In January, Bedfordshire and Hertfordshire LMC wrote to the Department of Health and the Home Office warning about the ‘abuse of the NHS’ by overseas visitors and suggesting that so-called health tourism was a ‘national issue’. In the same month, a Pulse survey found that more than half of GPs believe that NHS entitlements are too generous.
So, is charging migrants for care that rarest of things: a radical Department of Health policy the profession can unite behind? Well, no - and for two reasons.
Firstly a significant minority - 30% of GPs, according to our poll today - are opposed to the plans, many of them vehemently. BMA deputy chair Dr Kailash Chand has written for Pulse arguing passionately against the migrant levy and its likely effect on patient care, citing his own experience as an immigrant from the Punjab. Many share his concerns.

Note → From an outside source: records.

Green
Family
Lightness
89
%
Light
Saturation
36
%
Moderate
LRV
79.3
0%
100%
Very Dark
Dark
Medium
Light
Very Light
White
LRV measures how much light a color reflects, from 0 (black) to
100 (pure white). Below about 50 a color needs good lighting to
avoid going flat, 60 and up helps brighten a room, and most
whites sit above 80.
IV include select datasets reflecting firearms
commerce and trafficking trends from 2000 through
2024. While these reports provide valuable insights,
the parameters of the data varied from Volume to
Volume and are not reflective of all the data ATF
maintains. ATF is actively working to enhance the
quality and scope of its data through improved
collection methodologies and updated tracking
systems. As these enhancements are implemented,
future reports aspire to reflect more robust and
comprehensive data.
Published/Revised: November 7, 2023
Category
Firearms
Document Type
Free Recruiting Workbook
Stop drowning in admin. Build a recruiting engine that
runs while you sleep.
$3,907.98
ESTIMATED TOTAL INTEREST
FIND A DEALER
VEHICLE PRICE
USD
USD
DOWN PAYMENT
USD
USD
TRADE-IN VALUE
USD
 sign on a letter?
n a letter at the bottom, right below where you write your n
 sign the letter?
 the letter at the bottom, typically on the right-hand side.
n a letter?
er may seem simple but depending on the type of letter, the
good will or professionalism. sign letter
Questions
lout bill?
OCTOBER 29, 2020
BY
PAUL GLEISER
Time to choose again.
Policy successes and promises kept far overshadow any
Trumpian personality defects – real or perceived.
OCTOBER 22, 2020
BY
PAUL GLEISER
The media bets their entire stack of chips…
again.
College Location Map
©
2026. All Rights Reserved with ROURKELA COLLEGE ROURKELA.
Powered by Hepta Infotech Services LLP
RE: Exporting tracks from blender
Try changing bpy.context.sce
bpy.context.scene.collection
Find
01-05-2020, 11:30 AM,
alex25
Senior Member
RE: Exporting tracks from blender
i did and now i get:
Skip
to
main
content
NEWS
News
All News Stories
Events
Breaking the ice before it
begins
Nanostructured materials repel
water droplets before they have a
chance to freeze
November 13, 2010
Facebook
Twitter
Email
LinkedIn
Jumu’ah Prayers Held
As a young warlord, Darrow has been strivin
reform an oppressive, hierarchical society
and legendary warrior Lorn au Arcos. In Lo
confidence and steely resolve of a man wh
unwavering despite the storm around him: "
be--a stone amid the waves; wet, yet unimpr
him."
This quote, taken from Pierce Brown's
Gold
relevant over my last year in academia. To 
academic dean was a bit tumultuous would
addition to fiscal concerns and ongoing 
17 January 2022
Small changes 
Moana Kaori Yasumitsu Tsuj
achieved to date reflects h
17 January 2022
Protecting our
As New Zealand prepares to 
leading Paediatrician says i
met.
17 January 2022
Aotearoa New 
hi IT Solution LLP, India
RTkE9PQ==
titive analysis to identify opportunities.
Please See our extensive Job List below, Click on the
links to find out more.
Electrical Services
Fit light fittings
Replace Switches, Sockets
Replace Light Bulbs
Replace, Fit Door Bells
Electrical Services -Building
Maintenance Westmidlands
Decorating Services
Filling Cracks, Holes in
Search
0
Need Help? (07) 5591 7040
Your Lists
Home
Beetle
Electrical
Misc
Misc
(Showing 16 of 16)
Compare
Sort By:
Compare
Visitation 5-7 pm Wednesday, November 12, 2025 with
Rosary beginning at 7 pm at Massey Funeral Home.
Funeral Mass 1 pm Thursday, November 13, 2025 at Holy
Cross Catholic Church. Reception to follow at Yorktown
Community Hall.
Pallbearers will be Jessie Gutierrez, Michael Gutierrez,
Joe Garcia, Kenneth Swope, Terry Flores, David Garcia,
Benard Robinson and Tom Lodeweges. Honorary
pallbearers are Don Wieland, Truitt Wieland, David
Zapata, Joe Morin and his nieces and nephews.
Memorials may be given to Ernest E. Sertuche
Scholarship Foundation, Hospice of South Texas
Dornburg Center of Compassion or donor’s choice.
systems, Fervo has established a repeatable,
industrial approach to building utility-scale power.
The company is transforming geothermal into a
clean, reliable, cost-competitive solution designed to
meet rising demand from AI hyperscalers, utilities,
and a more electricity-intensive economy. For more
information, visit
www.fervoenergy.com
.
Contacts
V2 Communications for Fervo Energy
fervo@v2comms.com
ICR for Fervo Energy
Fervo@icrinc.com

But secondly, and more signficantly, there are the details of the policy itself. Among the respondents to Pulse’s survey who said they supported the Government’s plans, there was one common theme in their comments: just don’t make us police it.
Here the BMA, RCGP and grassroots GPs are singing from the same hymn sheet. ‘As long as the area team administers it,’ was one GP’s caveat. ‘As long as it is centrally collected and not dumped on GP practices to add unpaid tax collecting to their role,’ said another.
For his part, Jeremy Hunt insists GPs will not be forced to act as ‘border guards’. But he acknowledges there is ‘always a small amount of administration involved in GP or NHS registration’, and the fear is that even if GPs are not responsible for collecting the levy itself, the process of checking that new patients are entitled to care could add a substantial administative burden.
For now, ministers may be pleasantly surprised to discover they have many GPs’ support in principle. Exactly how the system is implemented as practices grapple with an ever-increasing workload will be crucial if they wish to keep it.